Equipment to Train Properly
By Louie Simmons
I competed in powerlifting contests from 1966 to 2011. During that time, I made the top 10 lists for 34 years, beginning in 1971 and continuing through 2005. At 63-years-old at a different meet in 2011, I officially made a 730-pound squat, a 505-pound bench, a 675-pound deadlift, and an 1885 total. It all ended when I passed out due to a severe neck injury.
I began to train full-time in January 1970 in my mother’s basement after being released from my military obligation. My first piece of equipment was a power rack where I would squat, bench, and deadlift inside the rack. The rack also served as a safety spotter when box squatting and bench pressing. I would set the safety pins to catch a lift in case I missed the lift. For flat, incline, decline, or seated lifts, not only did I use the rack for a spotter, but I would do almost all of my pressing on pins with a dead stop.
I trained the deadlift on below-the-knee pins, but even my box pulls were inside the rack because of the small area in which I had to work. A flat bench and boxes were all the equipment I had, except for a hyperextension bench, the bar and weights, and a few dumbbells.
Remember, we are talking about 1970—no power gear. It was a simpler time. Today, you must outfit a gym to cover all needs for all sports.
So, what does Westside have in its facility in 2021?
With 3,600 square feet, the gym has three power racks plus a power rack bench. On maximum effort (M-E) days, for the squat or deadlift, it is plenty for the power crews. It could be rack pulls, isometric pulls or squats, suspended Good Mornings, or regular Good Mornings. Or, on bench press M-E days, it could be rack presses for all forms of pressing, including the floor press, and with the bar across the top, you can do chin-ups. Westside has five benches.
All of your squatting could be in a power rack, from regular squats to box squats and band work of all kinds. Two mono lifts are a must for a 3,600 gym for about four sets of squatters. Bands must be attached to all racks, benches, and mono lifts, as well as other bands for stretching.
And, of course, the following Special bars:
Safety squat Bar
Squat 65 lb. Marrs Bar
Bench 55 lb. 14-inch Cambered Bar
Deadlift 45 lb. Bow Bar
Front squat harness Zercher Harness
Freak Bar Tee Bar
Other equipment needs include:
Dumbbells up to at least 175 pounds
600 pounds of weight for each station
The Bent Pendulum Reverse Hyper®
Pro Model Reverse Hyper® with a roller and strap attachment
Medium balls from four pounds up to 100 pounds
Boards for board presses
Boxes to stand on for pulling
Weight sled for pulling outside
Some strongman gear such as yokes and log bars.
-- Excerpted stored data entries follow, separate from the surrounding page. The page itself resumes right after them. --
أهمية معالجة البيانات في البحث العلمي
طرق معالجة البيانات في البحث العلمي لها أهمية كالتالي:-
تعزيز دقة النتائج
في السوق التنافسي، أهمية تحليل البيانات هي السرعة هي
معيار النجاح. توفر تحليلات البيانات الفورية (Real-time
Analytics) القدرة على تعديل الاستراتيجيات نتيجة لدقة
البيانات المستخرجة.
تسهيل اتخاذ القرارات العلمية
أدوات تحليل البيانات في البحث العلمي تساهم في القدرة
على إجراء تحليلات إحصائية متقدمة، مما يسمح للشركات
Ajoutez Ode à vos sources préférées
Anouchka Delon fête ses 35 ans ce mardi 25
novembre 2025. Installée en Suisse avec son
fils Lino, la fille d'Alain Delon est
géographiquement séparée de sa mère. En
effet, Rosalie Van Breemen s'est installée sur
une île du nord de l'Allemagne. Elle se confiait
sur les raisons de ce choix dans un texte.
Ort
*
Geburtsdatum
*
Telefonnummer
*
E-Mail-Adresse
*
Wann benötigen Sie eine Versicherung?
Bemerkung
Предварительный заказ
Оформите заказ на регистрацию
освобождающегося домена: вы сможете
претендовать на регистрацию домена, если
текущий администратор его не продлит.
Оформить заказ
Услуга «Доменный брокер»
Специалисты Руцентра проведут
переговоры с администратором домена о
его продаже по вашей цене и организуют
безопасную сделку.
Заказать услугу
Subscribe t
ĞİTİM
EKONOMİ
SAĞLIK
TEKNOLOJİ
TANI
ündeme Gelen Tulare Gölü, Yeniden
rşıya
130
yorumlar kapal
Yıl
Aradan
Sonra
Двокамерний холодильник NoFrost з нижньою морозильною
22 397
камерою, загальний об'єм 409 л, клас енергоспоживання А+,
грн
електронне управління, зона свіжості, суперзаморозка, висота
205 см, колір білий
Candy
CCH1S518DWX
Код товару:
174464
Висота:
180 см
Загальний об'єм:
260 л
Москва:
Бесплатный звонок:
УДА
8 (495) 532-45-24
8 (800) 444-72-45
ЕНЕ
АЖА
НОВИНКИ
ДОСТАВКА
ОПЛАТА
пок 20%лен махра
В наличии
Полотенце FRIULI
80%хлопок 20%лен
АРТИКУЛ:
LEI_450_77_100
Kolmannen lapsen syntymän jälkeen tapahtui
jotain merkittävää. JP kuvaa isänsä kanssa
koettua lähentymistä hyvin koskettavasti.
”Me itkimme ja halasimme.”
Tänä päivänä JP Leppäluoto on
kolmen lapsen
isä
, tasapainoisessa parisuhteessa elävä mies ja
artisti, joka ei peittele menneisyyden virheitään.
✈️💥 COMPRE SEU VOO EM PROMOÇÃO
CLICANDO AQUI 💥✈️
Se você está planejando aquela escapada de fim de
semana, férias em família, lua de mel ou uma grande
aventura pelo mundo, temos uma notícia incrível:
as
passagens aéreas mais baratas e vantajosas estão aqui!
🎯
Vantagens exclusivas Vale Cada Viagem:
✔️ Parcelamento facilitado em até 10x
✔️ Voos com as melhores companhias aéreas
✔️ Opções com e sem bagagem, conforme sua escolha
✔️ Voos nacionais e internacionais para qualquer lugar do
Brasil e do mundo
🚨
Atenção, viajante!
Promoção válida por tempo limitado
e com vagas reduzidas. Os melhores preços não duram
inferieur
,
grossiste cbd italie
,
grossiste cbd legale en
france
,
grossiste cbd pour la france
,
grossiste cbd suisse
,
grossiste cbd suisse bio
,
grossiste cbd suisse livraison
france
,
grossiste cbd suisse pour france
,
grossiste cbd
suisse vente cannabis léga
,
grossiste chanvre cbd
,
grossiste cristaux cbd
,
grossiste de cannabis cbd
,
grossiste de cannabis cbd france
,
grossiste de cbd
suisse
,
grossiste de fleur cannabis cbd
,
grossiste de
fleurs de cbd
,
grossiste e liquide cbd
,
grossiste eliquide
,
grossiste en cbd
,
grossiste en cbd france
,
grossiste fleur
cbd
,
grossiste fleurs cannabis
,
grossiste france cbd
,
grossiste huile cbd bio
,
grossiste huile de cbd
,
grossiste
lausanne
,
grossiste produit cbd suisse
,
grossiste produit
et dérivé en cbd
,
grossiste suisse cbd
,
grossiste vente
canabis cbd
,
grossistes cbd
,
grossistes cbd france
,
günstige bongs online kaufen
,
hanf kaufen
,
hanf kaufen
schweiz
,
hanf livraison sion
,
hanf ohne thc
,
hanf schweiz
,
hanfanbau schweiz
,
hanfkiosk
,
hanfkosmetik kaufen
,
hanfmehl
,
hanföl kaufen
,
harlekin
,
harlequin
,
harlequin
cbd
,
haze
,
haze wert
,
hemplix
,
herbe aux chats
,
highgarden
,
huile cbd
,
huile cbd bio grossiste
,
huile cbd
The equipment listed covers most of the gear you need to compete with Westside, but you should add lat and back machines. Two things that are not on the list are a K Box and a Static Dynamic Developer. Westside houses about 20 lifters who live additionally on the ATP Belt Squat Device, Ply-O Swing, Inverse Curl, and the Westside Hip & Quad Developer Pro for posture.
Well, that about covers everything to start a gym, so good luck to all.